OCR Announces Phase 2 HIPAA Audit Program03.25.16
Earlier this week, the Health and Human Services Office for Civil Rights (OCR) announced the start of the 2016 Phase 2 HIPAA Audit Program, by which the OCR will review the policies and procedures adopted and employed by covered entities and their business associates to comply with the applicable requirements of the HIPAA Privacy, Security and Breach Notification Rules. Although Phase 1 (conducted in 2011 and 2012) focused exclusively on covered entities, the new round of audits will include business associates in addition to covered entities, and is expected to include a wide range of healthcare providers, health plans, healthcare clearinghouses and business associates across the healthcare spectrum - factoring in size, types and operations of potential auditees.
These audits will primarily be desk audits (whereby audited entities will be required to submit requested documents online via a new secure audit portal on the OCR’s website), although some on-site audits will be conducted. And, although the OCR has indicated that it intends to use these audits primarily to aid the OCR in providing education and guidance to the industry, OCR has made clear that, should an audit report indicate a “serious compliance issue,” OCR may initiate a compliance review or investigation, which could lead to monetary penalties or corrective action.

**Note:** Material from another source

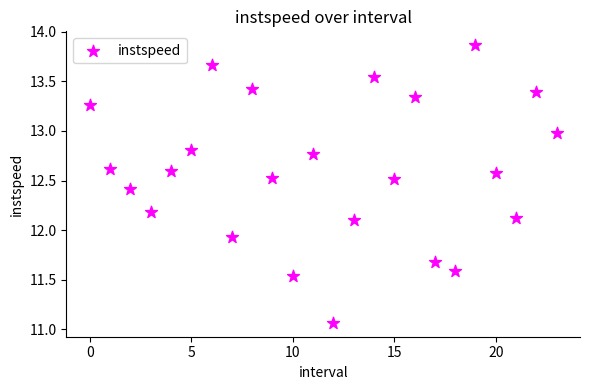

What Y value in the scatter plot is closest to 12?

11.9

To prepare your organization for a potential Phase 2 audit, we recommend the following steps:
- Prepare a list of your organization’s business associates with contact information, and ensure compliant Business Associate Agreements are in place with each business associate.

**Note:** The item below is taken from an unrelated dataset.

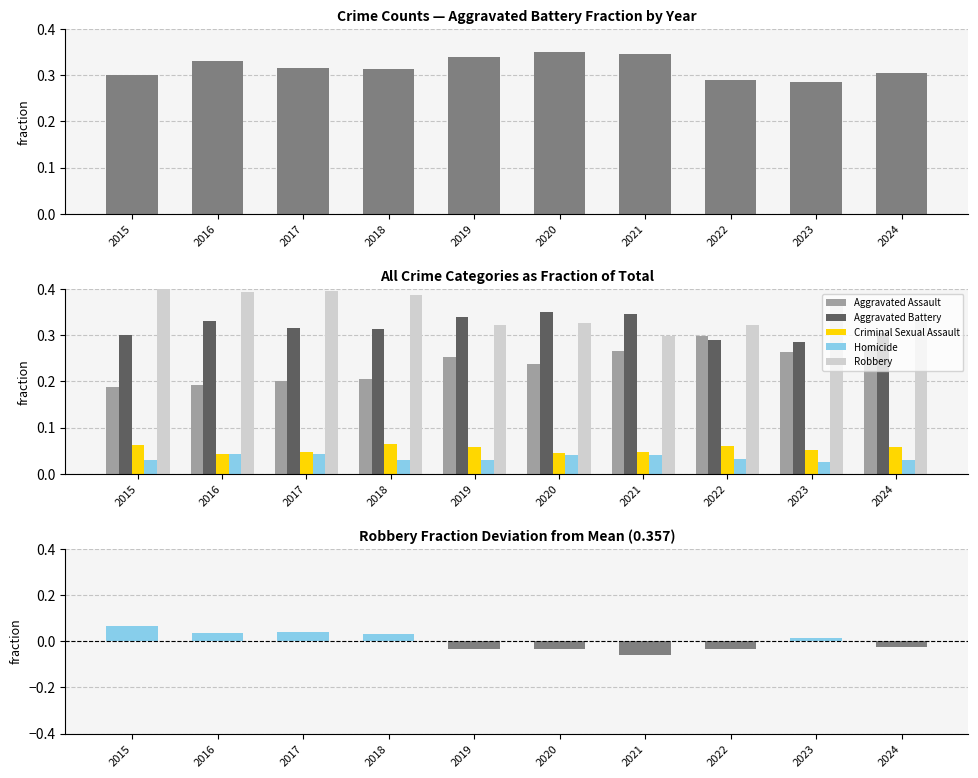

At how many categories does at least one series exceed 0?

10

- Ensure your organization has completed an enterprise-wide security Risk Analysis and implemented a Risk Management Plan to address all of the potential risks and vulnerabilities to electronic PHI that your organization maintains, accesses or transmits across its entire IT infrastructure, including but not limited to all applications, software, databases, servers, workstations, mobile devices and electronic media, network administration and security devices, and associated business processes. Note: a security risk analysis performed for EHR Meaningful Use purposes may not be sufficient for HIPAA purposes if any electronic PHI is accessed, transmitted or maintained outside of the organization’s certified electronic health record technology (CEHRT).
- Ensure your organization has adopted written policies and procedures for complying with all applicable HIPAA Privacy and Security Rule requirements, including requirements for safeguarding PHI , whether in electronic or paper form, and for promptly identifying and reporting breaches and security incidents.
- Ensure your organization’s HIPAA policies governing patients’ rights to access and obtain copies of their medical records are up-to-date and consistent with recent OCR guidance.
- Confirm that your organization has sufficient data backup and contingency planning policies and processes in place to ensure the availability and integrity of electronic PHI in the event of an emergency or other system failure. Healthcare providers are increasingly becoming the victims of ransomware attacks.
- Ensure that your organization has adopted encryption technologies for all systems and devices (including mobile devices) that access PHI or has documented the risk analysis supporting the decision not to employ encryption. Note: although encryption is an addressable (not mandatory) standard, OCR has made clear that it expects organizations to adopt encryption technologies as a reasonable security measure or to have a really good reason why it has not.
- Ensure that your organization has adopted appropriate and comprehensive device and media control policies. Lost or stolen laptops and other portable devices account for about a third of large breaches reported to the OCR.
- Confirm that your organization’s workforce members regularly receive HIPAA training necessary and appropriate for their job duties and that training logs are maintained in accordance with HIPAA requirements.
- For covered entities, confirm that your organization has an up-to-date Notice of Privacy Practices.